Cerita Muram dan Gelisah Kehidupan Kota dalam Album Debut Pelteras “Peranjakan”
Penantian panjang unit post-punk asal Jakarta, Pelteras, akhirnya terbayar dengan rilisnya “Peranjakan”.
Teks: Ahmad Haetami
Foto: Juan Akbar
Band post-punk asal Jakarta, Pelteras, yang telah aktif di skena musik tanah air sejak akhir 2016 lewat single perdana “Meranggas”, akhirnya merilis album panjang debut “Peranjakan” baru-baru ini pada Jumat, 13 Oktober 2023. Band beranggotakan Techa Aurellia (vokal), Adam Pribadi (gitar), Adam Bagaskara (bass), dan Achmad Raditya (drum), memilih menggunakan cover album potret ciptaan Juan Akbar yang menampilkan seorang anak muda bertelanjang dada memakai kalung liontin sigil. Cover hitam putih tersebut merepresentasikan cerita album yang berfokus pada jalinan problem diri sendiri dengan kota sebagai arena pertarungannya.
Pelteras menyuguhkan 12 lagu dalam album debutnya. Keseluruhan lagu konsisten berlirik bahasa Indonesia yang ditulis oleh sang personel band, Adam Bagaskara. Beberapa lagu dalam album tersebut sebenarnya telah lebih dulu dirilis dalam bentuk single, seperti “Meranggas”, serta “Diadem”, “Sarang/Kubangan”, “Palang”, yang rilis pada Februari 2023. Selain itu, “Floren” yang juga masuk dalam track album, dirilis pada awal Juli.

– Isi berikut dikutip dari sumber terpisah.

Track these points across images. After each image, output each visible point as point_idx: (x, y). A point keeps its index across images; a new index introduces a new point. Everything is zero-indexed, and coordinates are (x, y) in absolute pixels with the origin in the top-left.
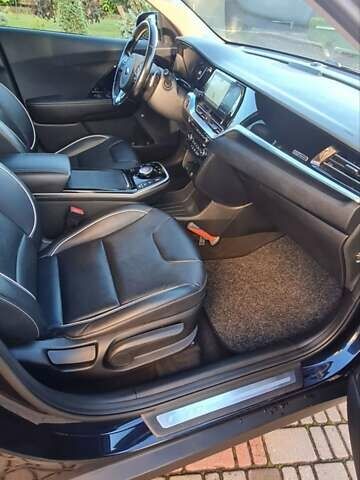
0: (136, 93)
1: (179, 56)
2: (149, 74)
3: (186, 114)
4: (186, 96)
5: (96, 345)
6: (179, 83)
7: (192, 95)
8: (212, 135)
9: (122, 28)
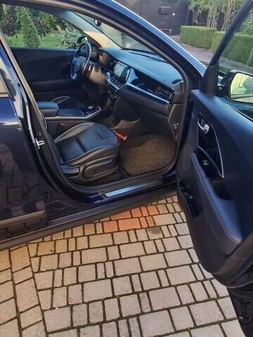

“Dengar derap jari para peringkik/ Yang berpacu dan mendengus payah/ Lihat gedung menjulang lelah/ Mesin bergemuruh resah,” merupakan sepenggal lirik “Meranggas” yang mencoba melukiskan betapa keresahan kehidupan seseorang bertahan di tengah kota. Pendengar bisa merasakan kegelisahan semacam ini di hampir seluruh lagu yang tersaji dalam album. Dalam beberapa wawancara, Adam Bagaskara mengatakan, kesan muram dan gelap sepanjang album ini turut dilatarbelakangi oleh pembangunan masif yang berlangsung cepat di Jakarta, salah satunya pembangunan MRT dan LRT. Menurutnya, pembangunan infrastruktur tersebut sering diikuti dengan unsur celaka, seperti menjadi mandek, atau bahkan berakhir menjadi masalah baru.
Lirik-lirik Adam Bagaskara dilengkapi dengan alunan musik bernapaskan post-punk yang kental terdengar sejak track lagu pertama ini diputar, “Peranjakan I”. Namun, Pelteras juga mencoba untuk bervariasi dengan menggabungkan rock hingga new wave pada lagu-lagunya. Pendengar bisa menjumpai lagu-lagu di album tersebut memiliki tempo yang bervariasi tetapi tetap berada dalam lingkup sama. Keragaman dinamika lagu-lagu Pelteras yang kadang berjalan lempeng dan penuh aksi, juga bisa dinikmati oleh pendengar.
Track menarik dalam album ini bisa pendengar simak dalam “Diadem”, urutan ketiga dalam album kuartet post-punk yang menjadi pengingat diri untuk tidak selalu berpaling ke tawaran informasi yang justru malah mendistraksi perhatian yang seharusnya lebih penting untuk menjadi perhatian. Cerita-cerita semacam itu turut hadir melengkapi beragam jenis kegelisahan yang bisa orang lain rasakan dalam kehidupan sehari-hari. Bahkan, keresahan akan perkembangan teknologi seperti artificial intelligence, juga turut digaungkan oleh Pelteras.
Lirik-lirik Adam Bagaskara juga diperkuat dengan vokal yang diisi oleh Techa Aurellia. Pendengar bisa langsung mudah meresapi bait-bait keresahan tersebut berkat vokal Techa yang terdengar magis dan di beberapa kesempatan terdengar mencekam.
Bunyi-bunyi Pelteras yang muram sekaligus cadas ini bisa didengarkan pada platform musik digital.